____ Supplied material

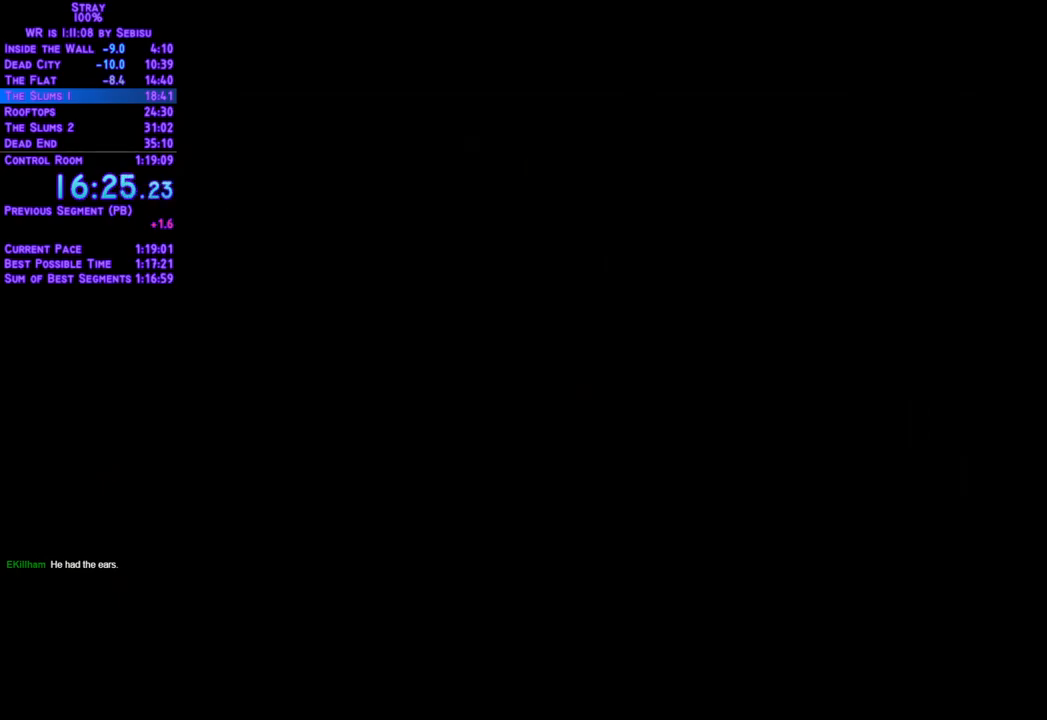
{"buttons": ["L2", "DPAD_UP"], "left_stick": "center", "right_stick": "center", "events": []}
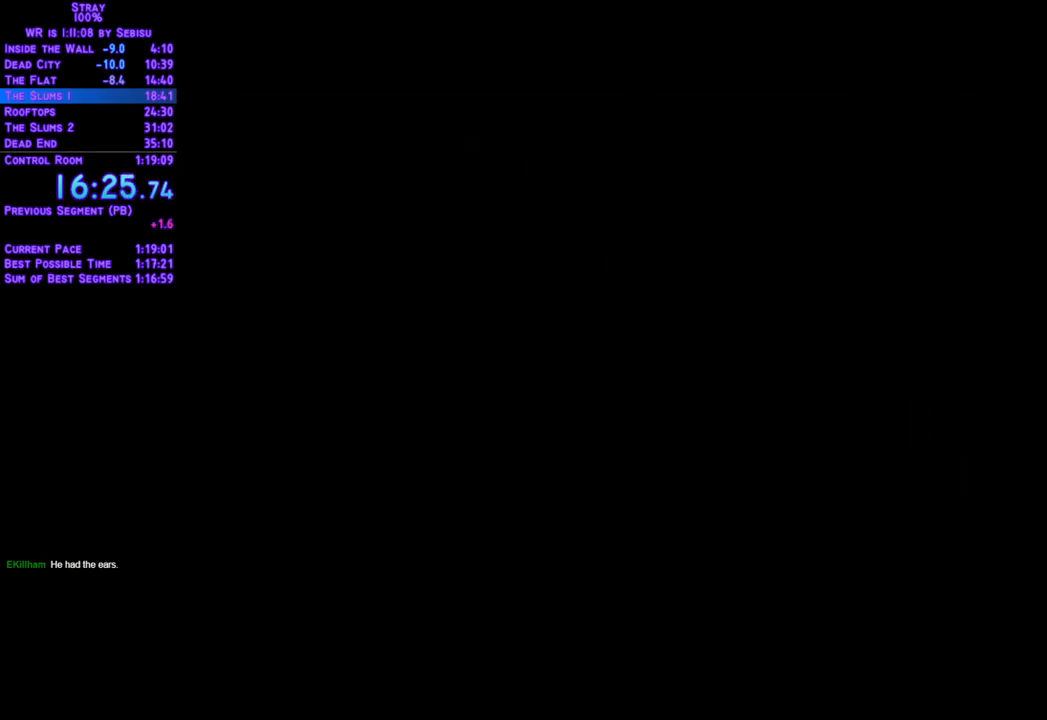
{"buttons": ["L2", "DPAD_UP"], "left_stick": "center", "right_stick": "center", "events": []}
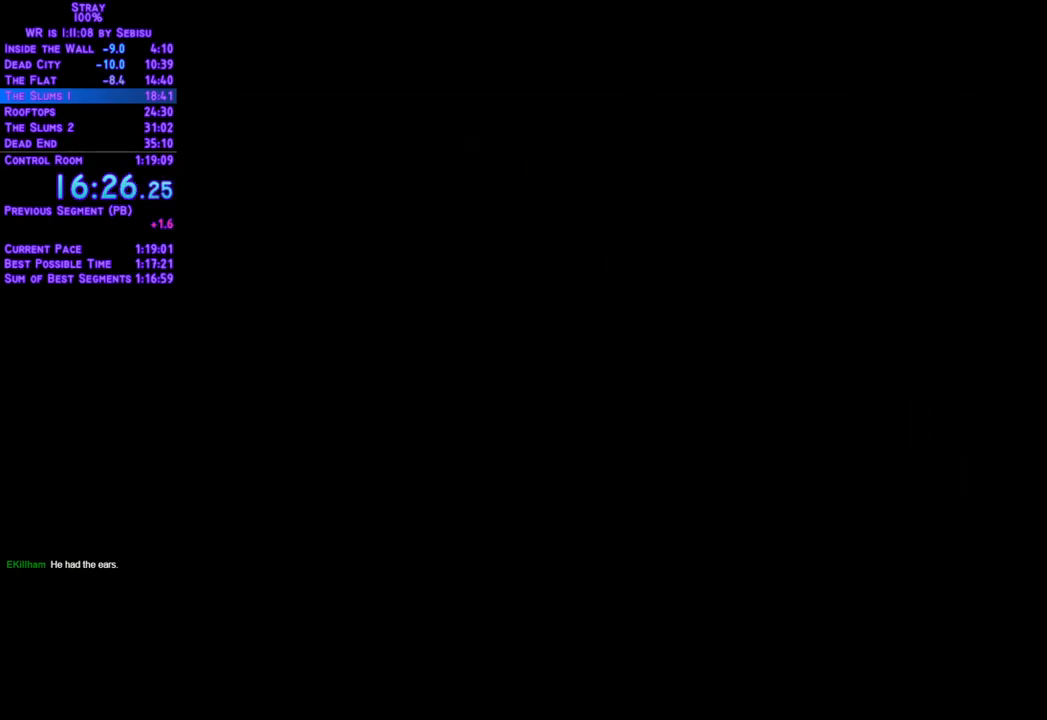
{"buttons": ["L2", "DPAD_UP"], "left_stick": "center", "right_stick": "center", "events": []}
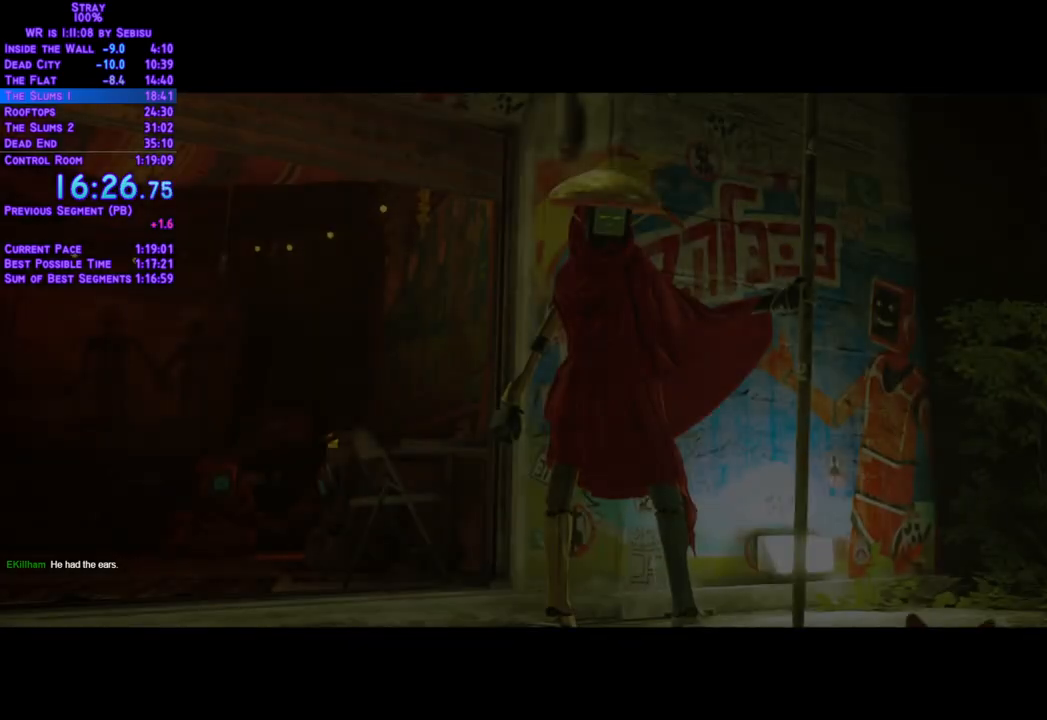
{"buttons": ["L2", "DPAD_UP"], "left_stick": "center", "right_stick": "center", "events": []}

________

Task :: Would you copy out the material above exactly, without the pictures in it?

Exercise result ::
{"buttons": ["L2", "DPAD_UP"], "left_stick": "center", "right_stick": "center", "events": []}
{"buttons": ["L2", "DPAD_UP"], "left_stick": "center", "right_stick": "center", "events": []}
{"buttons": ["L2", "DPAD_UP"], "left_stick": "center", "right_stick": "center", "events": []}
{"buttons": ["L2", "DPAD_UP"], "left_stick": "center", "right_stick": "center", "events": []}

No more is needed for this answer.